What this task involves:
Write out each line below word for word, and leave the pictures out of your copy.

'''

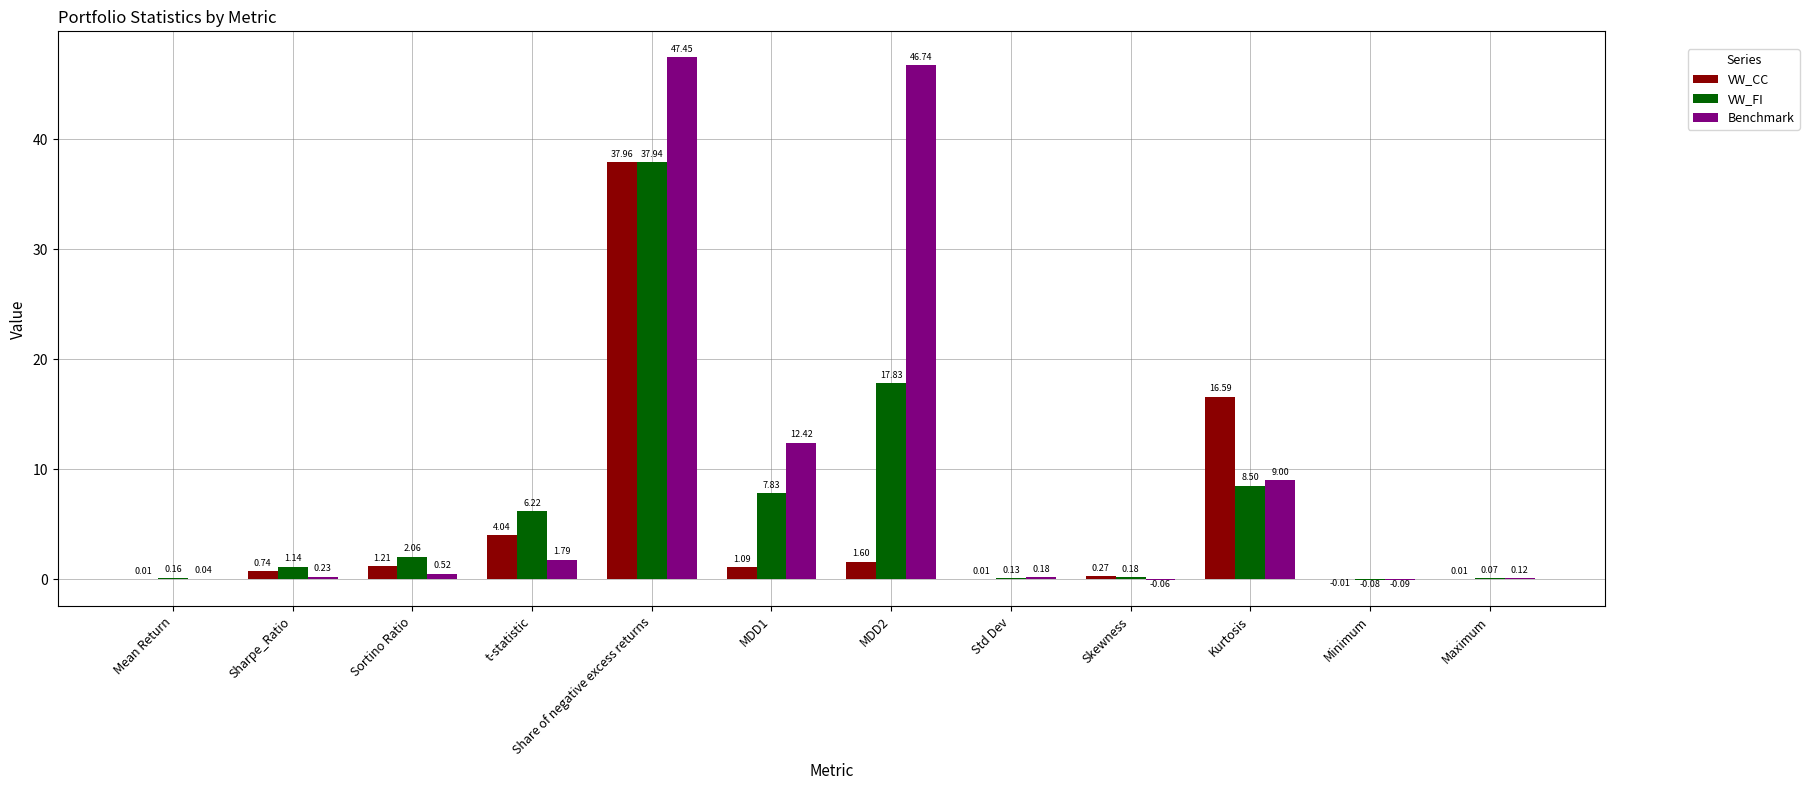

Which series changed the most between Sortino Ratio and t-statistic?

VW_FI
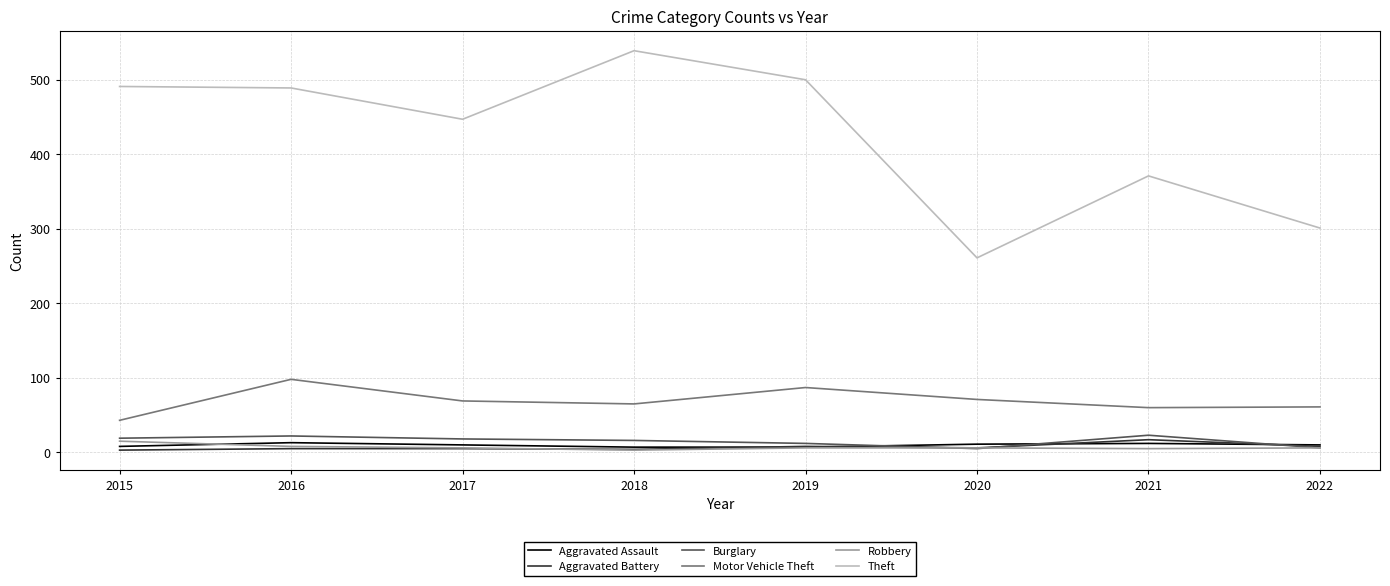

Which series has the widest spread of values?

Theft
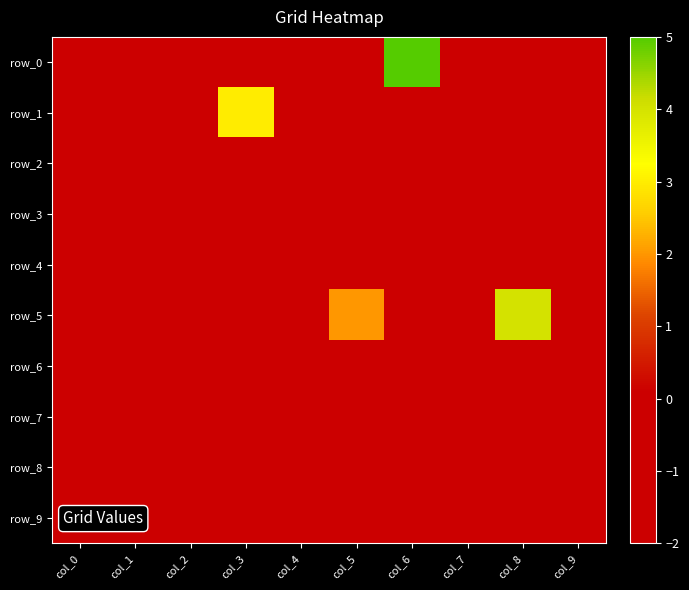

What is the approximate value of row_7 at col_9?

-1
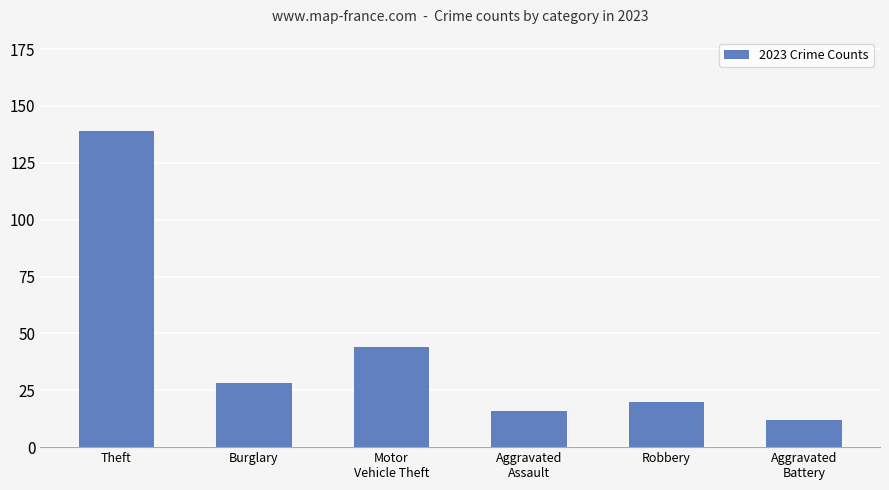

Which has a higher value, Burglary or Theft?

Theft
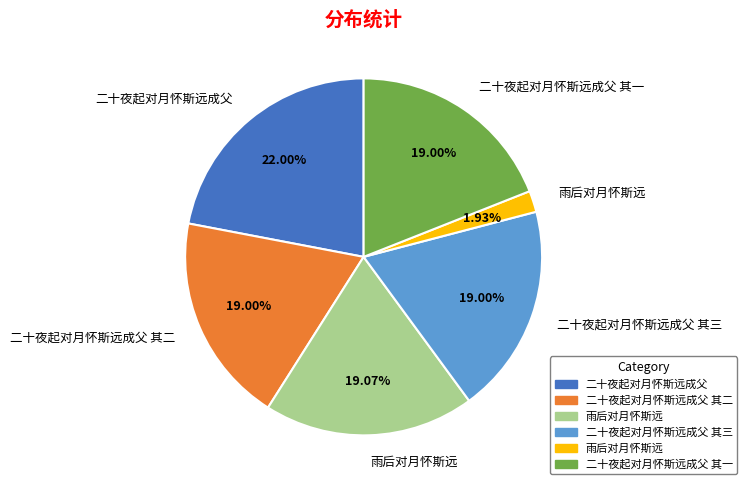

Is there any slice that represents more than half of the pie?

No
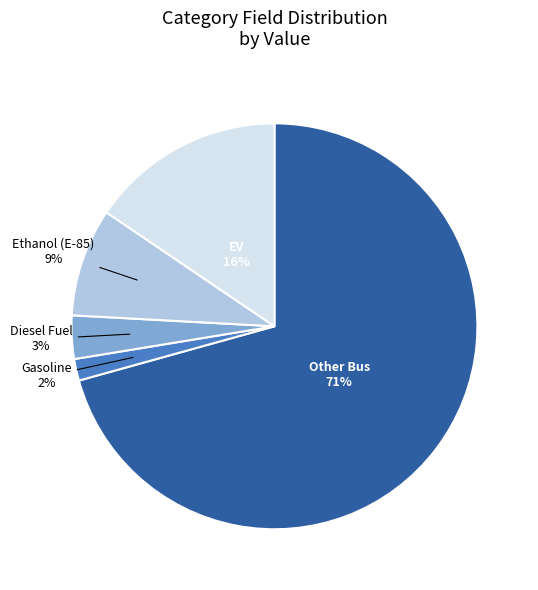

To the nearest percent, what is the difference between the Ethanol (E-85) and EV slice percentages?

7%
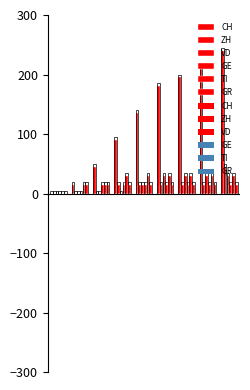

Reading left to right, extract all data points from this chart.

CH: 0	15	45	90	135	180	195	210	240
ZH: 0	0	0	15	15	15	15	15	45
VD: 0	0	0	0	15	30	30	30	30
GE: 0	0	15	15	15	15	15	15	15
TI: 0	15	15	30	30	30	30	30	30
GR: 0	15	15	15	15	15	15	15	15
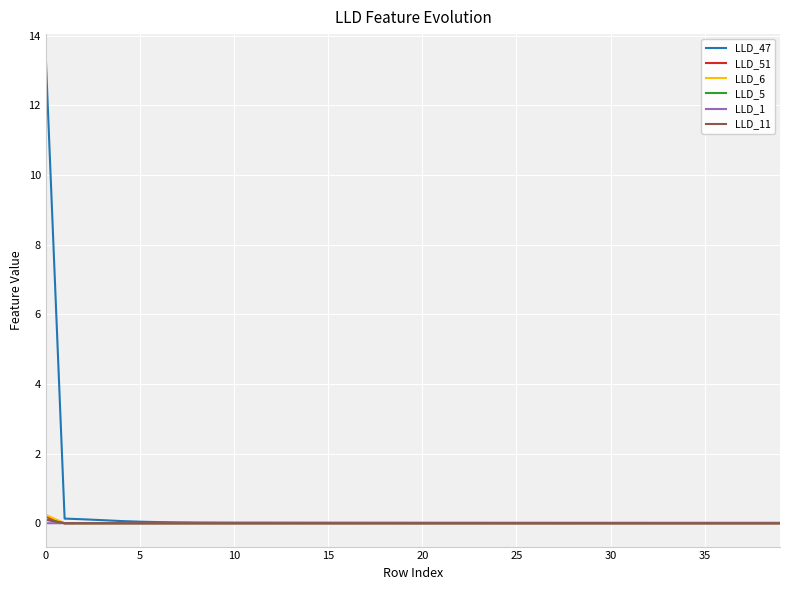

Which series has the largest range (max minus min)?

LLD_47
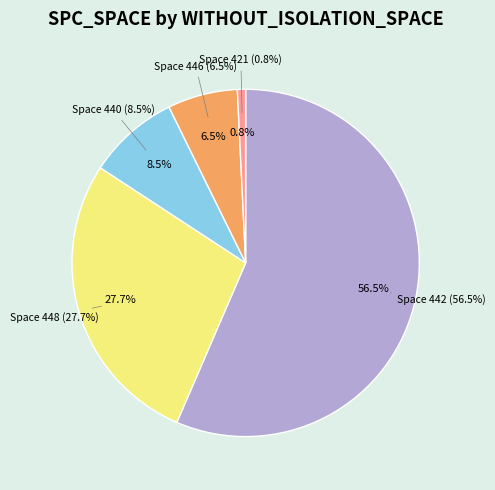

True or false: 424 accounts for 8% of the total.

False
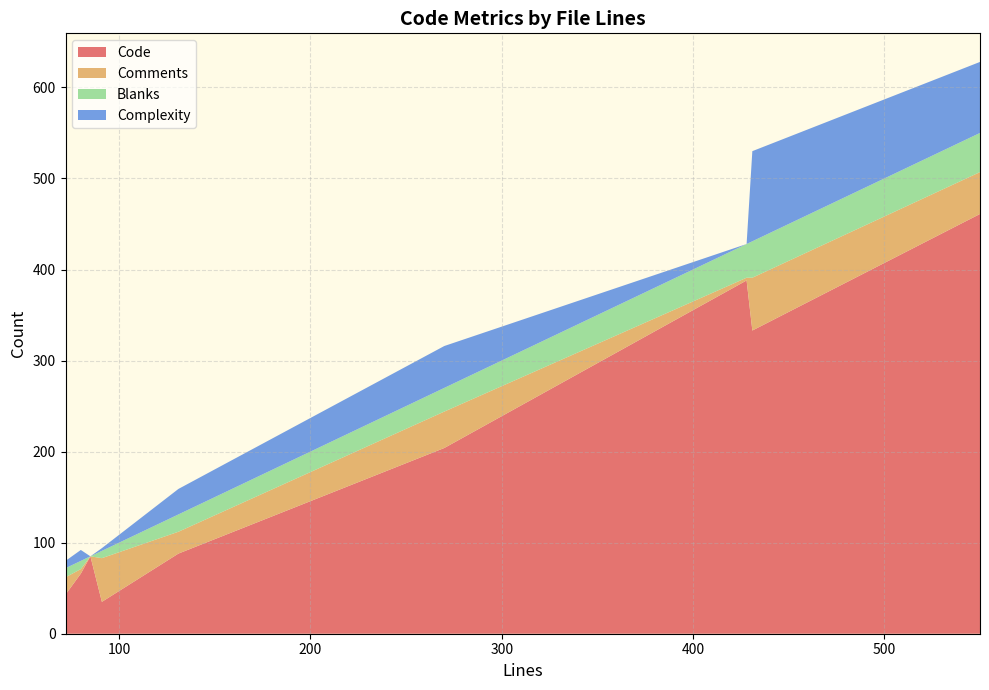

How many data points in Blanks are less than 19?

5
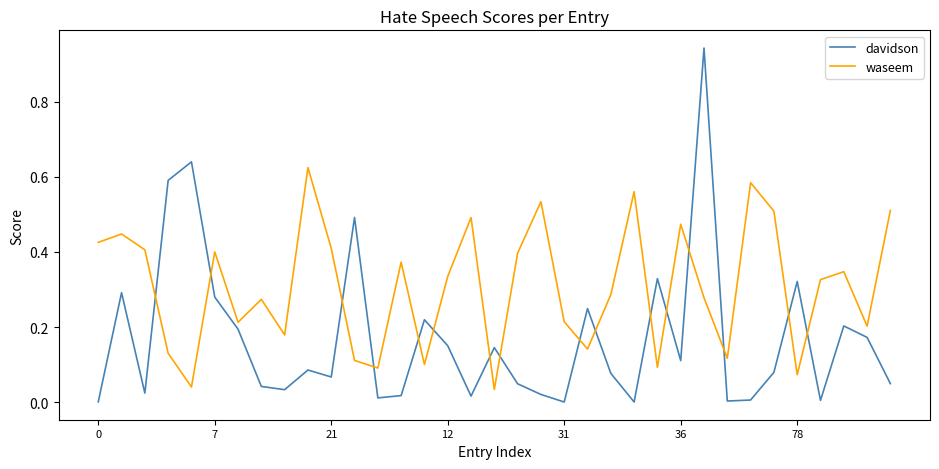

How many interior local valleys does the davidson series have?

10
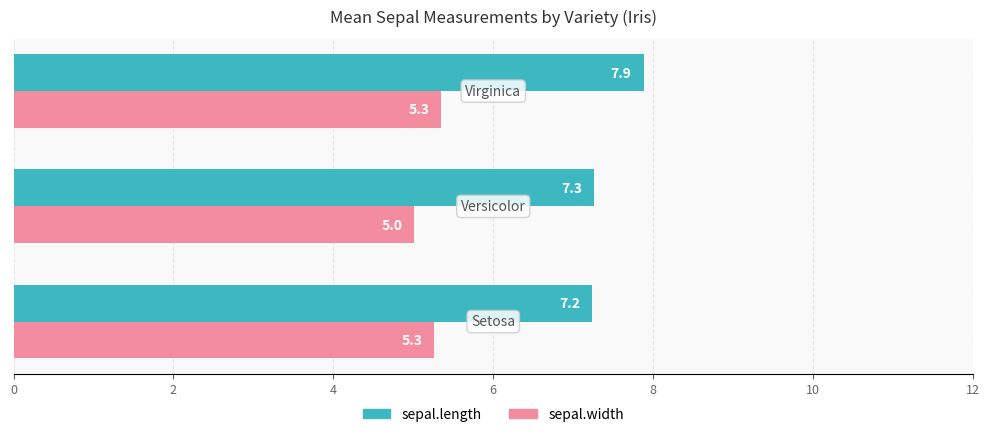

List the series in order of their overall mean, lowest first.

sepal.width, sepal.length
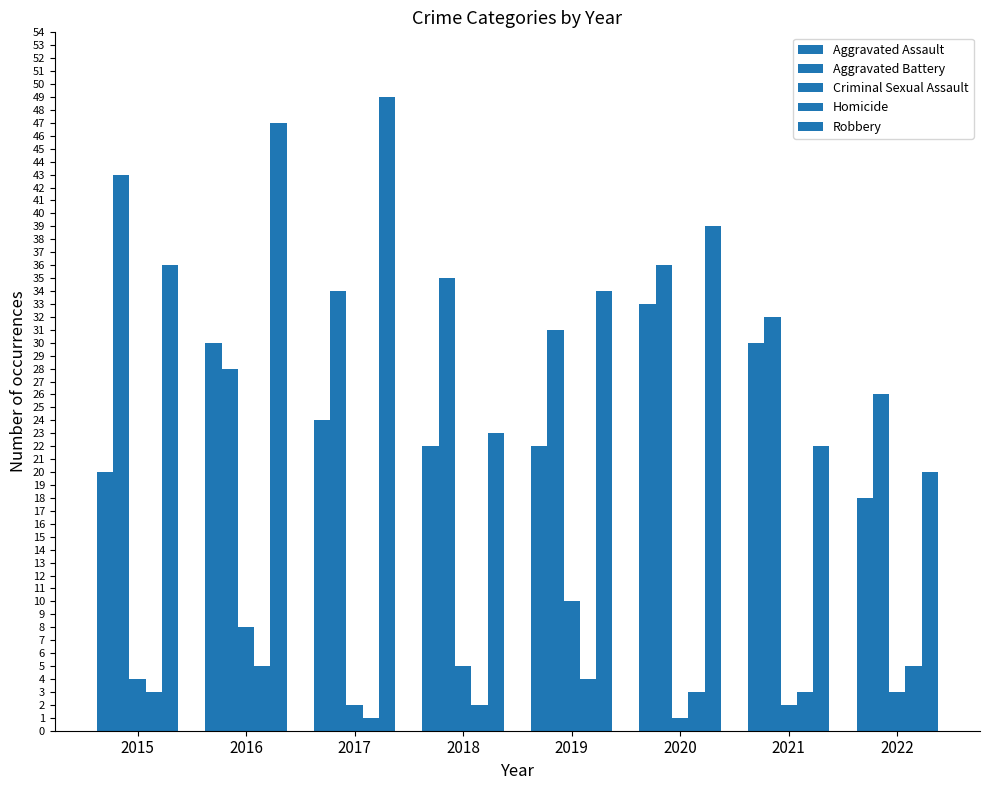

What is the lowest value of the Homicide series?

1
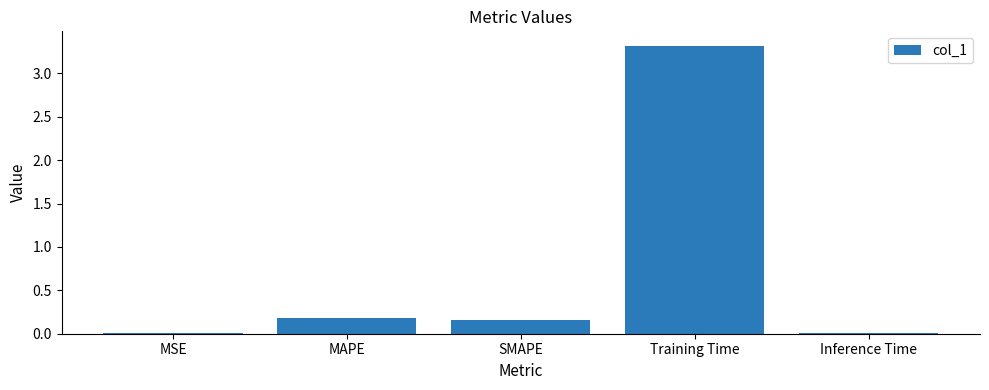

What is the sum of all values?

3.7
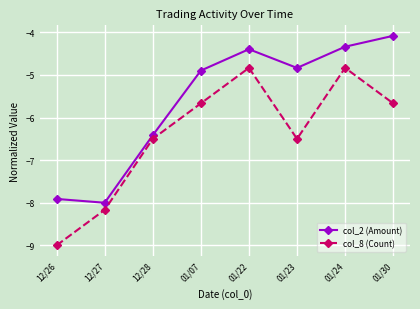

Which series changed the most between 12/26 and 01/30?

col_2 (Amount)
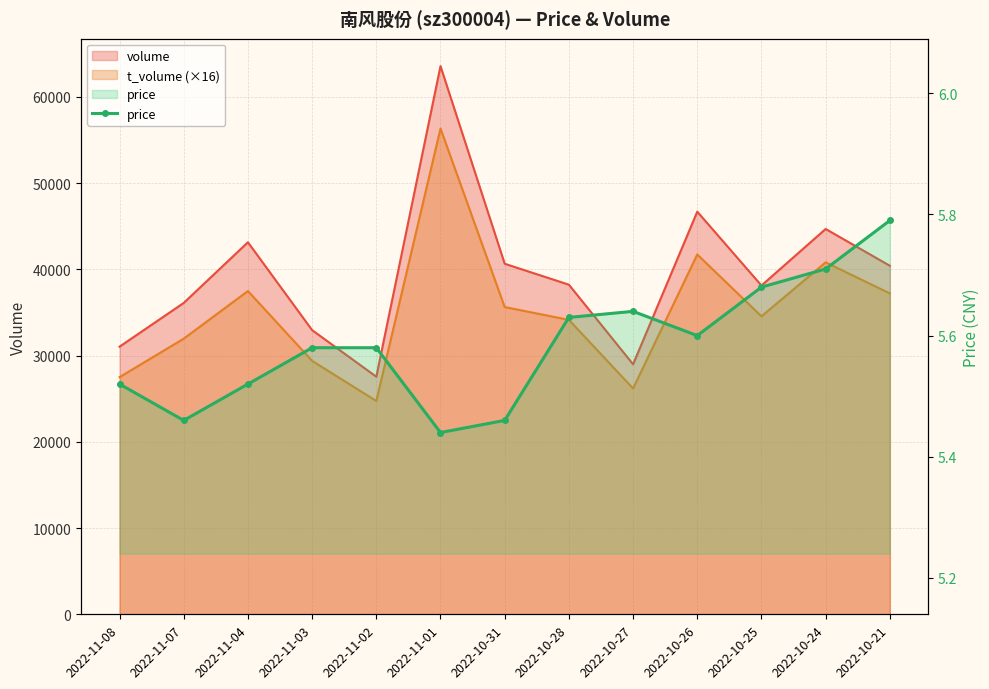

List the labels in order of value, smallest first.

2022-11-01, 2022-11-07, 2022-10-31, 2022-11-08, 2022-11-04, 2022-11-03, 2022-11-02, 2022-10-26, 2022-10-28, 2022-10-27, 2022-10-25, 2022-10-24, 2022-10-21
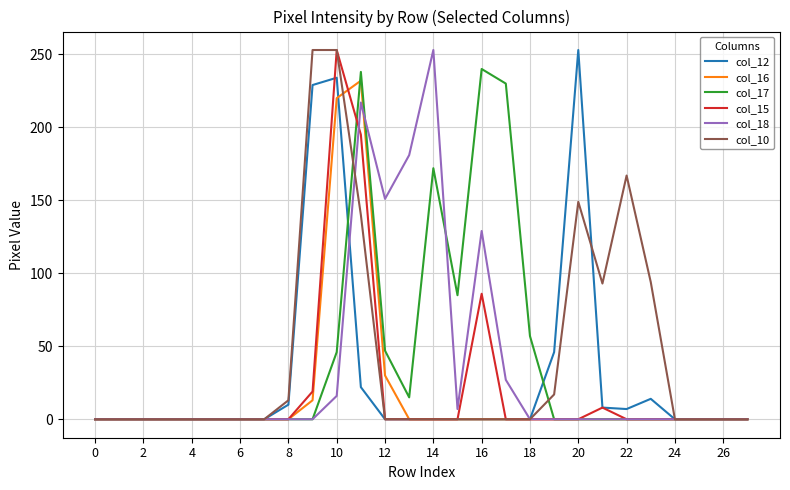

What is the greatest value displayed?

253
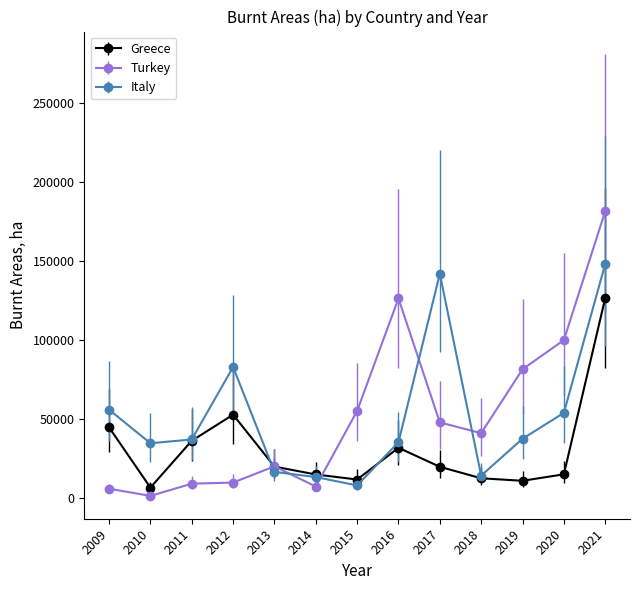

Is the value of Turkey at 2016 greater than the value of Italy at 2019?

Yes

'''

Response to this task:
Which series changed the most between Sortino Ratio and t-statistic?

VW_FI

Which series has the widest spread of values?

Theft

What is the approximate value of row_7 at col_9?

-1

Which has a higher value, Burglary or Theft?

Theft

Is there any slice that represents more than half of the pie?

No

To the nearest percent, what is the difference between the Ethanol (E-85) and EV slice percentages?

7%

Reading left to right, extract all data points from this chart.

CH: 0	15	45	90	135	180	195	210	240
ZH: 0	0	0	15	15	15	15	15	45
VD: 0	0	0	0	15	30	30	30	30
GE: 0	0	15	15	15	15	15	15	15
TI: 0	15	15	30	30	30	30	30	30
GR: 0	15	15	15	15	15	15	15	15

Which series has the largest range (max minus min)?

LLD_47

True or false: 424 accounts for 8% of the total.

False

How many data points in Blanks are less than 19?

5

How many interior local valleys does the davidson series have?

10

List the series in order of their overall mean, lowest first.

sepal.width, sepal.length

What is the lowest value of the Homicide series?

1

What is the sum of all values?

3.7

Which series changed the most between 12/26 and 01/30?

col_2 (Amount)

List the labels in order of value, smallest first.

2022-11-01, 2022-11-07, 2022-10-31, 2022-11-08, 2022-11-04, 2022-11-03, 2022-11-02, 2022-10-26, 2022-10-28, 2022-10-27, 2022-10-25, 2022-10-24, 2022-10-21

What is the greatest value displayed?

253

Is the value of Turkey at 2016 greater than the value of Italy at 2019?

Yes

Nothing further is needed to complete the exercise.